DATA SUPPLIED -
======

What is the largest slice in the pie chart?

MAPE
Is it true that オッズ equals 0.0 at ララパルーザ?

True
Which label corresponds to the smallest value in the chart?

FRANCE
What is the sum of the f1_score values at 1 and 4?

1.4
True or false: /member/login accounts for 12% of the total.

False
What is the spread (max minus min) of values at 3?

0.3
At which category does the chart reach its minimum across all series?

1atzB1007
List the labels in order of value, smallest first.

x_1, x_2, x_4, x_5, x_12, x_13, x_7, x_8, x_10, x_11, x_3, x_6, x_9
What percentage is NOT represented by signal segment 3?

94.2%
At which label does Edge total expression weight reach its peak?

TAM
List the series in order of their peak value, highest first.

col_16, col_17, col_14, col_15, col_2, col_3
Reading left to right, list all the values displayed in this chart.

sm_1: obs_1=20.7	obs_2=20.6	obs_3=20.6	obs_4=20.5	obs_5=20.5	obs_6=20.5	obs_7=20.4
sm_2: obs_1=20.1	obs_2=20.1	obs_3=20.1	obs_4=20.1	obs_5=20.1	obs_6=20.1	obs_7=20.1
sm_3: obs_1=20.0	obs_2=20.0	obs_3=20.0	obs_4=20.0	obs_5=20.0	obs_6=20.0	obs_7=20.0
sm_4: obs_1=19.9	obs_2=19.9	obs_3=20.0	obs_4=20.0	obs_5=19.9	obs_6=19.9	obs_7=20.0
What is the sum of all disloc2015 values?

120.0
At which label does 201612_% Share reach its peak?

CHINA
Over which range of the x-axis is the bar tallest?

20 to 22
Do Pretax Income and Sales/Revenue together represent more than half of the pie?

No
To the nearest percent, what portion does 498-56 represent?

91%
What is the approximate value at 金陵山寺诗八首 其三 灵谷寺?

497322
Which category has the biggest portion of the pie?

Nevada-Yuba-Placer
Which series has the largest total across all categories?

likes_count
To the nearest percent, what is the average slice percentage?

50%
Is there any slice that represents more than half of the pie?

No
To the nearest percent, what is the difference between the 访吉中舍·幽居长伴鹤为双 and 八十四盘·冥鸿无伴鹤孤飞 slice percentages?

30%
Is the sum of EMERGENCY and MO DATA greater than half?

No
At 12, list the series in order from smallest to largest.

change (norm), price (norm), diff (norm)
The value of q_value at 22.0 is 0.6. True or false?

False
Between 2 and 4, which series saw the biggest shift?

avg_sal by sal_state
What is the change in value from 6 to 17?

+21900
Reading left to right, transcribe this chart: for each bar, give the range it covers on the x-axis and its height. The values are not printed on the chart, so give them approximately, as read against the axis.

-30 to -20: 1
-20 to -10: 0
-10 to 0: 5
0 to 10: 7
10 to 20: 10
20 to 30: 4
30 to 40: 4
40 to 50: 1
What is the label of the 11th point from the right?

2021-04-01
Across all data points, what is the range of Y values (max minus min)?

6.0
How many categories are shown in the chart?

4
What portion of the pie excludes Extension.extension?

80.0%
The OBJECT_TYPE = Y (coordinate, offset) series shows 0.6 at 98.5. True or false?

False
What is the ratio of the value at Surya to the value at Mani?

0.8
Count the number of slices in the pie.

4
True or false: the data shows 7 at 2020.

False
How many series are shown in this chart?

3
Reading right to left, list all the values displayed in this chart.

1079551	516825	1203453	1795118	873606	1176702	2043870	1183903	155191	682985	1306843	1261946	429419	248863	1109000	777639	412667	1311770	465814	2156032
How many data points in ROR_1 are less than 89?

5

======

WHAT YOU HAVE TO DO -
Rewrite every line of the records above as one numbered list, omitting the blank lines.

SOLUTION FOR THIS PROBLEM -
1. What is the largest slice in the pie chart?
2. MAPE
3. Is it true that オッズ equals 0.0 at ララパルーザ?
4. True
5. Which label corresponds to the smallest value in the chart?
6. FRANCE
7. What is the sum of the f1_score values at 1 and 4?
8. 1.4
9. True or false: /member/login accounts for 12% of the total.
10. False
11. What is the spread (max minus min) of values at 3?
12. 0.3
13. At which category does the chart reach its minimum across all series?
14. 1atzB1007
15. List the labels in order of value, smallest first.
16. x_1, x_2, x_4, x_5, x_12, x_13, x_7, x_8, x_10, x_11, x_3, x_6, x_9
17. What percentage is NOT represented by signal segment 3?
18. 94.2%
19. At which label does Edge total expression weight reach its peak?
20. TAM
21. List the series in order of their peak value, highest first.
22. col_16, col_17, col_14, col_15, col_2, col_3
23. Reading left to right, list all the values displayed in this chart.
24. sm_1: obs_1=20.7	obs_2=20.6	obs_3=20.6	obs_4=20.5	obs_5=20.5	obs_6=20.5	obs_7=20.4
25. sm_2: obs_1=20.1	obs_2=20.1	obs_3=20.1	obs_4=20.1	obs_5=20.1	obs_6=20.1	obs_7=20.1
26. sm_3: obs_1=20.0	obs_2=20.0	obs_3=20.0	obs_4=20.0	obs_5=20.0	obs_6=20.0	obs_7=20.0
27. sm_4: obs_1=19.9	obs_2=19.9	obs_3=20.0	obs_4=20.0	obs_5=19.9	obs_6=19.9	obs_7=20.0
28. What is the sum of all disloc2015 values?
29. 120.0
30. At which label does 201612_% Share reach its peak?
31. CHINA
32. Over which range of the x-axis is the bar tallest?
33. 20 to 22
34. Do Pretax Income and Sales/Revenue together represent more than half of the pie?
35. No
36. To the nearest percent, what portion does 498-56 represent?
37. 91%
38. What is the approximate value at 金陵山寺诗八首 其三 灵谷寺?
39. 497322
40. Which category has the biggest portion of the pie?
41. Nevada-Yuba-Placer
42. Which series has the largest total across all categories?
43. likes_count
44. To the nearest percent, what is the average slice percentage?
45. 50%
46. Is there any slice that represents more than half of the pie?
47. No
48. To the nearest percent, what is the difference between the 访吉中舍·幽居长伴鹤为双 and 八十四盘·冥鸿无伴鹤孤飞 slice percentages?
49. 30%
50. Is the sum of EMERGENCY and MO DATA greater than half?
51. No
52. At 12, list the series in order from smallest to largest.
53. change (norm), price (norm), diff (norm)
54. The value of q_value at 22.0 is 0.6. True or false?
55. False
56. Between 2 and 4, which series saw the biggest shift?
57. avg_sal by sal_state
58. What is the change in value from 6 to 17?
59. +21900
60. Reading left to right, transcribe this chart: for each bar, give the range it covers on the x-axis and its height. The values are not printed on the chart, so give them approximately, as read against the axis.
61. -30 to -20: 1
62. -20 to -10: 0
63. -10 to 0: 5
64. 0 to 10: 7
65. 10 to 20: 10
66. 20 to 30: 4
67. 30 to 40: 4
68. 40 to 50: 1
69. What is the label of the 11th point from the right?
70. 2021-04-01
71. Across all data points, what is the range of Y values (max minus min)?
72. 6.0
73. How many categories are shown in the chart?
74. 4
75. What portion of the pie excludes Extension.extension?
76. 80.0%
77. The OBJECT_TYPE = Y (coordinate, offset) series shows 0.6 at 98.5. True or false?
78. False
79. What is the ratio of the value at Surya to the value at Mani?
80. 0.8
81. Count the number of slices in the pie.
82. 4
83. True or false: the data shows 7 at 2020.
84. False
85. How many series are shown in this chart?
86. 3
87. Reading right to left, list all the values displayed in this chart.
88. 1079551	516825	1203453	1795118	873606	1176702	2043870	1183903	155191	682985	1306843	1261946	429419	248863	1109000	777639	412667	1311770	465814	2156032
89. How many data points in ROR_1 are less than 89?
90. 5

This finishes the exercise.